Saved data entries

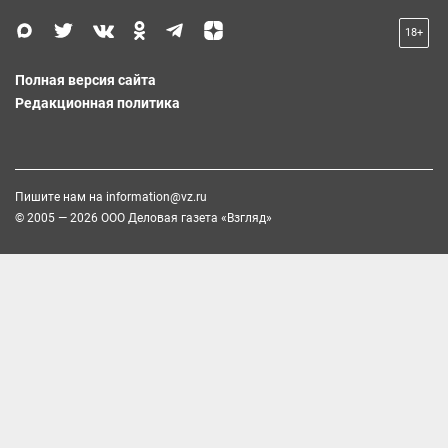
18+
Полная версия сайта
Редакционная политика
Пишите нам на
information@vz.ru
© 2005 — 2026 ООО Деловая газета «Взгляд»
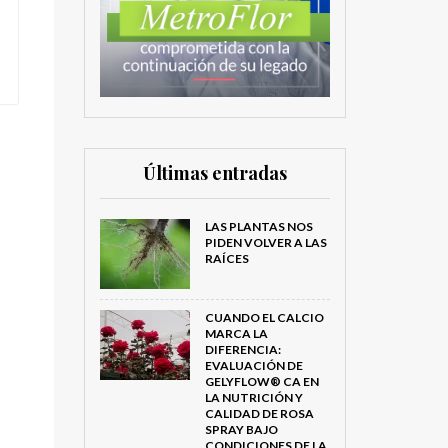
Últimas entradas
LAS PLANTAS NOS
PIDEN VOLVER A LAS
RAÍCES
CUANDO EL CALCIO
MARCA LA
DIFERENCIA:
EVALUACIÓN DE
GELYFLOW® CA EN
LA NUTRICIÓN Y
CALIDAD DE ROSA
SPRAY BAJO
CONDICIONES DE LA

**Directions for this task:**
Please return all of the entries word for word, excluding the pictures.

**Result of this exercise:**
18+
Полная версия сайта
Редакционная политика
Пишите нам на
information@vz.ru
© 2005 — 2026 ООО Деловая газета «Взгляд»
Últimas entradas
LAS PLANTAS NOS
PIDEN VOLVER A LAS
RAÍCES
CUANDO EL CALCIO
MARCA LA
DIFERENCIA:
EVALUACIÓN DE
GELYFLOW® CA EN
LA NUTRICIÓN Y
CALIDAD DE ROSA
SPRAY BAJO
CONDICIONES DE LA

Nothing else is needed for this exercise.